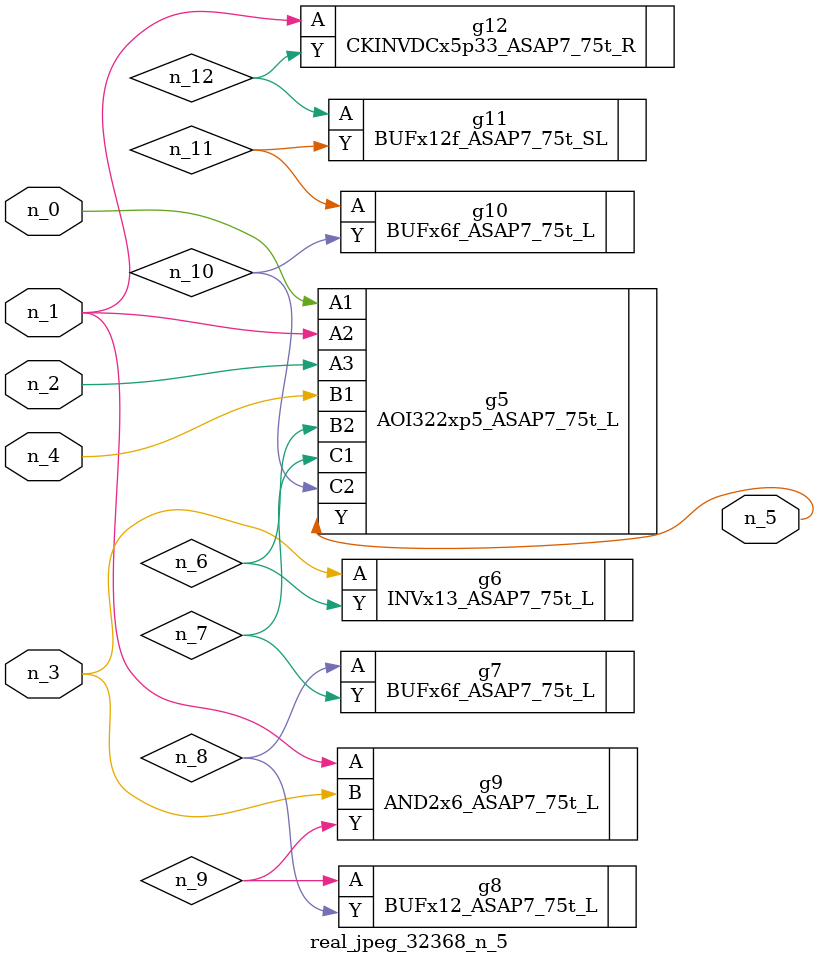
<source format=v>
module real_jpeg_32368_n_5 (n_4, n_0, n_1, n_2, n_3, n_5);

input n_4;
input n_0;
input n_1;
input n_2;
input n_3;

output n_5;

wire n_12;
wire n_8;
wire n_11;
wire n_6;
wire n_7;
wire n_10;
wire n_9;

AOI322xp5_ASAP7_75t_L g5 ( 
.A1(n_0),
.A2(n_1),
.A3(n_2),
.B1(n_4),
.B2(n_6),
.C1(n_7),
.C2(n_10),
.Y(n_5)
);

AND2x6_ASAP7_75t_L g9 ( 
.A(n_1),
.B(n_3),
.Y(n_9)
);

CKINVDCx5p33_ASAP7_75t_R g12 ( 
.A(n_1),
.Y(n_12)
);

INVx13_ASAP7_75t_L g6 ( 
.A(n_3),
.Y(n_6)
);

BUFx6f_ASAP7_75t_L g7 ( 
.A(n_8),
.Y(n_7)
);

BUFx12_ASAP7_75t_L g8 ( 
.A(n_9),
.Y(n_8)
);

BUFx6f_ASAP7_75t_L g10 ( 
.A(n_11),
.Y(n_10)
);

BUFx12f_ASAP7_75t_SL g11 ( 
.A(n_12),
.Y(n_11)
);


endmodule
</source>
------------------------------------------------
### [Instruction]
Pull every line containing "input" from the material above.

### [Written solution]
input n_4;
input n_0;
input n_1;
input n_2;
input n_3;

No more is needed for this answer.